TEXT EXCERPT:
--- START ---
Crom’s Crommentary: The Importance of the Declaration of Independence

Live from Music Row, Friday morning on The Tennessee Star Report with Michael Patrick Leahy – broadcast on Nashville’s Talk Radio 98.3 and 1510 WLAC weekdays from 5:00 a.m. to 8:00 a.m. – host Leahy welcomed the original all-star panelist Crom Carmichael to the studio for another edition of Crom’s Crommentary.

CROM CARMICHAEL:

Michael, first, let me mention that a friend of mine told me that Donald Trump, who doesn’t drink, actually lifted a glass of champagne last night when hearing that disinformation in our country would be reduced by 50 percent for 24 hours. Do you know what that’s about? The New York Times writing staff went on strike for 24 hours.

That was a friend of mine. I would like to take credit for that, but that was actually my friend who wants to remain anonymous because he’s so well known. But anyway, on to the commentary. I want to cite Michael because I want to go back because this is going to be a theme of mine as long as you’ll have me on the show.

But the theme is what needs to be done to right the ship. And so I want to go back. Jon Meacham, in his speech at Pinnacle. I’m reading his book, and I’m finding that Jon Meacham and I agree on many, many things. We agree that Abraham Lincoln was a great president, and we agree that the Declaration of Independence is the bedrock document of our country.

Let me just read a couple of passages from the Declaration of Independence and talk about how we think it should be applied in modern times. The very beginning of the Declaration of Independence begins with when, in the course of human events, it becomes necessary for one people to dissolve the political bans which have connected them with another and to assume among the powers of the earth the separate and equal station to which laws of nature and of nature’s God entitle them.

A decent respect to the opinions of mankind requires that they should declare the causes which impel them to the separation. Okay, that’s pretty interesting. It says that if you’re going to do something that dramatic, it is important that you explain and make your case.
--- END ---
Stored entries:
--- START ---
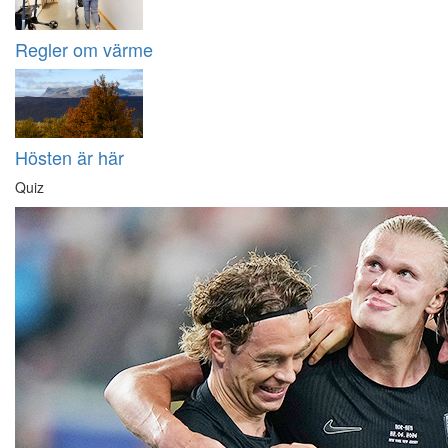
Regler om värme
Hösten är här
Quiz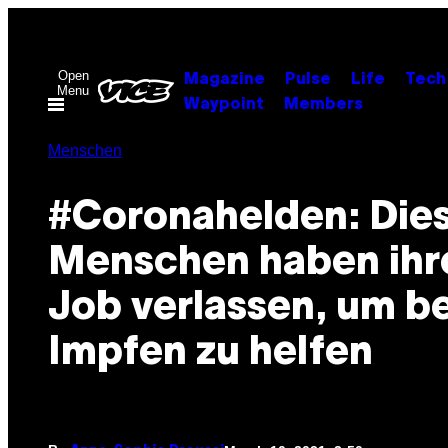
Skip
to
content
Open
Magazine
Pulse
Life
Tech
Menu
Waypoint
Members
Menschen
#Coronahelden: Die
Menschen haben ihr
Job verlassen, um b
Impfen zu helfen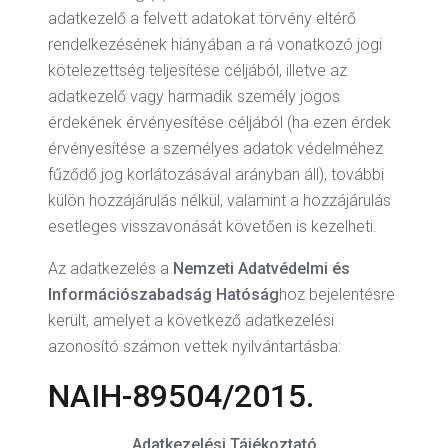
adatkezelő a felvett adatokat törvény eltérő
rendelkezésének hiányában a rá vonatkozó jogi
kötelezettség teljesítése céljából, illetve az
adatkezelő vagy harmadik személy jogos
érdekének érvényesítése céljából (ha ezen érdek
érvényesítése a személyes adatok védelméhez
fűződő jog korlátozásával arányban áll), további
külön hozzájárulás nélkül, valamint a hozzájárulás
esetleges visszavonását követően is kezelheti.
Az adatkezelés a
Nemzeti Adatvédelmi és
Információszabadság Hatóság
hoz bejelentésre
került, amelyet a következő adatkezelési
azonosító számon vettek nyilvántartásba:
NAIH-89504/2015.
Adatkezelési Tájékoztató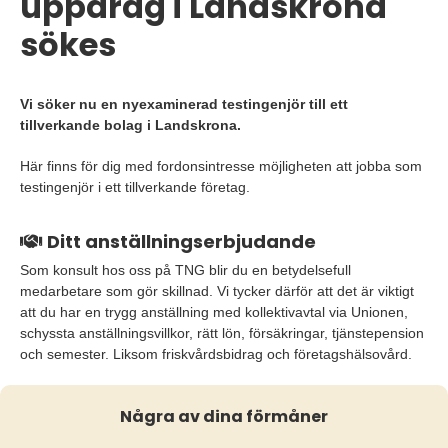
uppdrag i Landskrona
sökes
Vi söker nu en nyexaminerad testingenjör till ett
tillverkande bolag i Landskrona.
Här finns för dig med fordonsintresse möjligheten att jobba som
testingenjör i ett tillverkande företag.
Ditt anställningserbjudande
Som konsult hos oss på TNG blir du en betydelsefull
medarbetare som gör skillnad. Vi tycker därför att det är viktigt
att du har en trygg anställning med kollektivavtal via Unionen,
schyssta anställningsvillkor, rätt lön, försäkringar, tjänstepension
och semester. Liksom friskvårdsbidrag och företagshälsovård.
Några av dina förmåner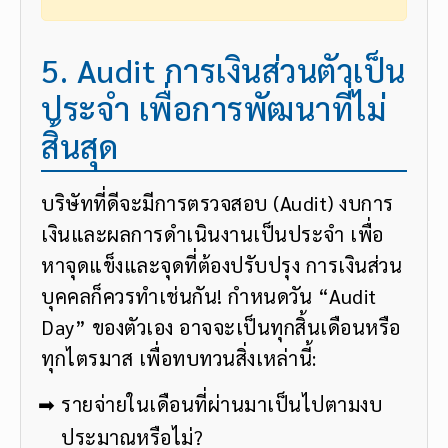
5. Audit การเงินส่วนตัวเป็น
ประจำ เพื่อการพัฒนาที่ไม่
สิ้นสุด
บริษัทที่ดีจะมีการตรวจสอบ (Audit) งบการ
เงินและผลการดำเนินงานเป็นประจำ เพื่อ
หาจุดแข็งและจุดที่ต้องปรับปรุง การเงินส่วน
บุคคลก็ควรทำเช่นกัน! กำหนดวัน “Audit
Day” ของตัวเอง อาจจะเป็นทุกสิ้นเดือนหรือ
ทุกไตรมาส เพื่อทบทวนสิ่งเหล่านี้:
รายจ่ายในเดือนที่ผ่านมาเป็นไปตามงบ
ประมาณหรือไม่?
--- END ---
EXERCISE TASKS:
A) In the radio commentary, on which stations is The Tennessee Star Report broadcast?
B) Reproduce word for word the stretch of the radio commentary from "Crom’s Crommentary: The" through "strike for 24 hours.".
Rely solely on the radio commentary, not on the material.

RESPONSE LIST:
A) Nashville's Talk Radio 98.3 and 1510 WLAC.

B)
Crom’s Crommentary: The Importance of the Declaration of Independence

Live from Music Row, Friday morning on The Tennessee Star Report with Michael Patrick Leahy – broadcast on Nashville’s Talk Radio 98.3 and 1510 WLAC weekdays from 5:00 a.m. to 8:00 a.m. – host Leahy welcomed the original all-star panelist Crom Carmichael to the studio for another edition of Crom’s Crommentary.

CROM CARMICHAEL:

Michael, first, let me mention that a friend of mine told me that Donald Trump, who doesn’t drink, actually lifted a glass of champagne last night when hearing that disinformation in our country would be reduced by 50 percent for 24 hours. Do you know what that’s about? The New York Times writing staff went on strike for 24 hours.